> [What to work on]
Give back the records word for word, starting with their first line and going on through the line that contains "Superficie MAX/MATX 40", with both of those lines included.
────────
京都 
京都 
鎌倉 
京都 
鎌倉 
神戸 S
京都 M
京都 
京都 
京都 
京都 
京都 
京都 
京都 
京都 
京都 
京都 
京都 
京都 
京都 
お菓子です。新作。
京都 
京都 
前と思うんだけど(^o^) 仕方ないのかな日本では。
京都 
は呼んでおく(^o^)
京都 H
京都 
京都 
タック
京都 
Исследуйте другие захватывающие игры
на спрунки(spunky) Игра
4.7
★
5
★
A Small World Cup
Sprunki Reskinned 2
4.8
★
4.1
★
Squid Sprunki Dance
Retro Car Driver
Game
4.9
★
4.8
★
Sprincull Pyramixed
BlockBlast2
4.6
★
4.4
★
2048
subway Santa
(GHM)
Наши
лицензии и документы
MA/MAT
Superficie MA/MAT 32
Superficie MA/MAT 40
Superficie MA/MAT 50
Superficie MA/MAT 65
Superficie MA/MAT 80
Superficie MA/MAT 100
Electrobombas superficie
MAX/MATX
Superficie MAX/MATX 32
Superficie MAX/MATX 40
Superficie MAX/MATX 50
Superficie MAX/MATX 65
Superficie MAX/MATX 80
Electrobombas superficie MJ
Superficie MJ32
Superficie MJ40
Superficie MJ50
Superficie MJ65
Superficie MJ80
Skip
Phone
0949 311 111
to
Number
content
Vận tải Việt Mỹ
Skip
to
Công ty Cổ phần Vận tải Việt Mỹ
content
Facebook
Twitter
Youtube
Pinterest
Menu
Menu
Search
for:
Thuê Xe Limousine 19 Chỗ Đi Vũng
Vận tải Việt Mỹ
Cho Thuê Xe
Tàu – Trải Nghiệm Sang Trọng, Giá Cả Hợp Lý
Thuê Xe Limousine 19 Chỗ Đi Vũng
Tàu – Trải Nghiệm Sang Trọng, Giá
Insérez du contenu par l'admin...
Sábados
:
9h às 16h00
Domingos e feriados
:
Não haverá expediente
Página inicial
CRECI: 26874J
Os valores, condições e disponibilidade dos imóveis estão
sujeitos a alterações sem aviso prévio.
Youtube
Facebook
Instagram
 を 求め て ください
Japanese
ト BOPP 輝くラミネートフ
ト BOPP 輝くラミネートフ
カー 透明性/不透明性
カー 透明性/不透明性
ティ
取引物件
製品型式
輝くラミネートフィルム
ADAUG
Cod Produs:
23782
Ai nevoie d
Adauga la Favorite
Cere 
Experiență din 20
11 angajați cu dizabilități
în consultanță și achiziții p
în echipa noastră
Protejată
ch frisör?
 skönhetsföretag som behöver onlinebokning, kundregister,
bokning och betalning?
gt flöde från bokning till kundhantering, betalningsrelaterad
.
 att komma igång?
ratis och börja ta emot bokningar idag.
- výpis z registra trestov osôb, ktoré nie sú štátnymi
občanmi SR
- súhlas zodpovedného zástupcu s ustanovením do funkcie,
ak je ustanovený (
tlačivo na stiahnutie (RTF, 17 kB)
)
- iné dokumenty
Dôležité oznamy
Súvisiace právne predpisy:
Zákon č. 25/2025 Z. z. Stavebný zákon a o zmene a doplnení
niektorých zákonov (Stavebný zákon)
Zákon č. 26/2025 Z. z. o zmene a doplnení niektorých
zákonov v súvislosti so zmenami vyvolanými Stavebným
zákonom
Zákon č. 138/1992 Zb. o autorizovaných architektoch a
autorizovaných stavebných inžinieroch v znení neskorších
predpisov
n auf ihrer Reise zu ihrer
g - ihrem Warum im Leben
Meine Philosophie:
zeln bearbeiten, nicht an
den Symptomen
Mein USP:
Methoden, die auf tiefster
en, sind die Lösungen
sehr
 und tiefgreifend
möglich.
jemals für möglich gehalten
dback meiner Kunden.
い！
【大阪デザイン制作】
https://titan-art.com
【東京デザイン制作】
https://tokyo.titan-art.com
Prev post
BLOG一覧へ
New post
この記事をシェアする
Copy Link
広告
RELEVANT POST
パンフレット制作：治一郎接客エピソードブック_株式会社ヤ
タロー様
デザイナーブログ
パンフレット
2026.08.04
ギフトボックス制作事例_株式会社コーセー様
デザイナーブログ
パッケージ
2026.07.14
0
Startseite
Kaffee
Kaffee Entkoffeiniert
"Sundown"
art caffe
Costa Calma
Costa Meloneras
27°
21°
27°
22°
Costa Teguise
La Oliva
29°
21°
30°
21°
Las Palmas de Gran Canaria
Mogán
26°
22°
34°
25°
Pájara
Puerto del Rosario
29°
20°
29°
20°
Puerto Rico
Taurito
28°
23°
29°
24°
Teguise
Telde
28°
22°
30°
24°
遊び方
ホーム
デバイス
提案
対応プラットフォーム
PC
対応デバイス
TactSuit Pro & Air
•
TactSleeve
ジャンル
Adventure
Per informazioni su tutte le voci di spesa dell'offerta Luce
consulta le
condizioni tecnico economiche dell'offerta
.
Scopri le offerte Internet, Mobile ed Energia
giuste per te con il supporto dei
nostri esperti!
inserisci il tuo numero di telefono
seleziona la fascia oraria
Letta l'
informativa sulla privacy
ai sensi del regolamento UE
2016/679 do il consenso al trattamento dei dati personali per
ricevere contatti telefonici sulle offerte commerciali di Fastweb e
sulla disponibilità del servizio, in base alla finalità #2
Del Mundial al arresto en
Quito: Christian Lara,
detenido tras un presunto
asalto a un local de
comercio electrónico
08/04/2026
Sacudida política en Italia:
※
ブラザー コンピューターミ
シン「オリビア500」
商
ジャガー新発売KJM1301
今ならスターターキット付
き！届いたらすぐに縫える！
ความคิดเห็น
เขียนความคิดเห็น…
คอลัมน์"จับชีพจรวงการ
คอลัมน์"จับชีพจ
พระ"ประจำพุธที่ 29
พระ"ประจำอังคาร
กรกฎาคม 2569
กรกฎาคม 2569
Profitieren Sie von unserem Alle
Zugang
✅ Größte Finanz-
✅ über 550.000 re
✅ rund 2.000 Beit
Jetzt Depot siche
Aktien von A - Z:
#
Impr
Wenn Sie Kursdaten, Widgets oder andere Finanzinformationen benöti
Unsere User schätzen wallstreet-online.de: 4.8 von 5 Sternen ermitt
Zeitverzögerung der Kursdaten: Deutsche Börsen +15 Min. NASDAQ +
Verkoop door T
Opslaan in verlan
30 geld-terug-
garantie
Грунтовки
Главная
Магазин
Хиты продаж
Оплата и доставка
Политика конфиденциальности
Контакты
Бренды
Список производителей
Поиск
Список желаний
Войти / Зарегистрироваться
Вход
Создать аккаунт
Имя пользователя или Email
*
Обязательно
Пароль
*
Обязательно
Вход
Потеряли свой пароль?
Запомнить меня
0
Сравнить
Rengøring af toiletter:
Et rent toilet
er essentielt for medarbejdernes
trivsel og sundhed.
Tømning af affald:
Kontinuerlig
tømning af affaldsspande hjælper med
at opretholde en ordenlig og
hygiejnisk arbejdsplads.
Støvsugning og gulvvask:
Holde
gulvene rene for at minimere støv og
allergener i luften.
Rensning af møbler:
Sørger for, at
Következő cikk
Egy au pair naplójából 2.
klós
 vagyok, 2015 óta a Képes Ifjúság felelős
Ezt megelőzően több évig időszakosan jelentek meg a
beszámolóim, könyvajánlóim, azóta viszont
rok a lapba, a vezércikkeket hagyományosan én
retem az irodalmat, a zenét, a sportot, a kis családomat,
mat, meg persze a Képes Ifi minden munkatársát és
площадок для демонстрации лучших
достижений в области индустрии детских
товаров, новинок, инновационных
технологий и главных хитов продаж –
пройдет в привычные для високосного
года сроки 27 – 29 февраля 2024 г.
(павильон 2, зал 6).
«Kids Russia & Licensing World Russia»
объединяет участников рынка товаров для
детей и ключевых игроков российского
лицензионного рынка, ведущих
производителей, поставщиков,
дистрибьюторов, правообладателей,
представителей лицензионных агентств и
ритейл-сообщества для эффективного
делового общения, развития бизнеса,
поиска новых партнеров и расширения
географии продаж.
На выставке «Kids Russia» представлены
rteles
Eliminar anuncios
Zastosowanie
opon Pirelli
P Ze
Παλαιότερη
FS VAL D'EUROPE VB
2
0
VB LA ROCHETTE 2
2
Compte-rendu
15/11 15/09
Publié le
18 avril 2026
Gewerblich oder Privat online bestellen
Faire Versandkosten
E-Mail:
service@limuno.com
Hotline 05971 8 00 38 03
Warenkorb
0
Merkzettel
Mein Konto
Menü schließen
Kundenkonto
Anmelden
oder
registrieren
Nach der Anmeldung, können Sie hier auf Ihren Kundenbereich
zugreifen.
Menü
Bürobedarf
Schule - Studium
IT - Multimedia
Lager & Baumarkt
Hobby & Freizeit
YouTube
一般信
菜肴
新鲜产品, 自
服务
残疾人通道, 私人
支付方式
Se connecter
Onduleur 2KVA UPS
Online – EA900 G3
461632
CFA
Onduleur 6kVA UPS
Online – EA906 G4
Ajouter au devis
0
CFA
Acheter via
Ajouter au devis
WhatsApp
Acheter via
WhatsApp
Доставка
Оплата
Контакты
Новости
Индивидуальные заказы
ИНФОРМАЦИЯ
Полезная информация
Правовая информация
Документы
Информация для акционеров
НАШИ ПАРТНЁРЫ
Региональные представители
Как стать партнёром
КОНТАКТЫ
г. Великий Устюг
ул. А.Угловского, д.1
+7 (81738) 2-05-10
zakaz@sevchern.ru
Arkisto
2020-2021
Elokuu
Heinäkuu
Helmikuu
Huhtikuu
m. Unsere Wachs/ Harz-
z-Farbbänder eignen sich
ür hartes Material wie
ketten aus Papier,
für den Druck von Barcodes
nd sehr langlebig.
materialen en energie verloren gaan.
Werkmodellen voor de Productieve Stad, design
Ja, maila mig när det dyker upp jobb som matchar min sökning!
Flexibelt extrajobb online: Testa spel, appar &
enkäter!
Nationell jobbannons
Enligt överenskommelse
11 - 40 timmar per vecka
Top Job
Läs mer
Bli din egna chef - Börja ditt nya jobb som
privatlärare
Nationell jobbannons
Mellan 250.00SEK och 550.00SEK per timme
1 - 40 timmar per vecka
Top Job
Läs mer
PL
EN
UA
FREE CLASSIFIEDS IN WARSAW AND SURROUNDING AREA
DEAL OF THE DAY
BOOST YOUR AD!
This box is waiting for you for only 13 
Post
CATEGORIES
────────
> [Response area]
京都 
京都 
鎌倉 
京都 
鎌倉 
神戸 S
京都 M
京都 
京都 
京都 
京都 
京都 
京都 
京都 
京都 
京都 
京都 
京都 
京都 
京都 
お菓子です。新作。
京都 
京都 
前と思うんだけど(^o^) 仕方ないのかな日本では。
京都 
は呼んでおく(^o^)
京都 H
京都 
京都 
タック
京都 
Исследуйте другие захватывающие игры
на спрунки(spunky) Игра
4.7
★
5
★
A Small World Cup
Sprunki Reskinned 2
4.8
★
4.1
★
Squid Sprunki Dance
Retro Car Driver
Game
4.9
★
4.8
★
Sprincull Pyramixed
BlockBlast2
4.6
★
4.4
★
2048
subway Santa
(GHM)
Наши
лицензии и документы
MA/MAT
Superficie MA/MAT 32
Superficie MA/MAT 40
Superficie MA/MAT 50
Superficie MA/MAT 65
Superficie MA/MAT 80
Superficie MA/MAT 100
Electrobombas superficie
MAX/MATX
Superficie MAX/MATX 32
Superficie MAX/MATX 40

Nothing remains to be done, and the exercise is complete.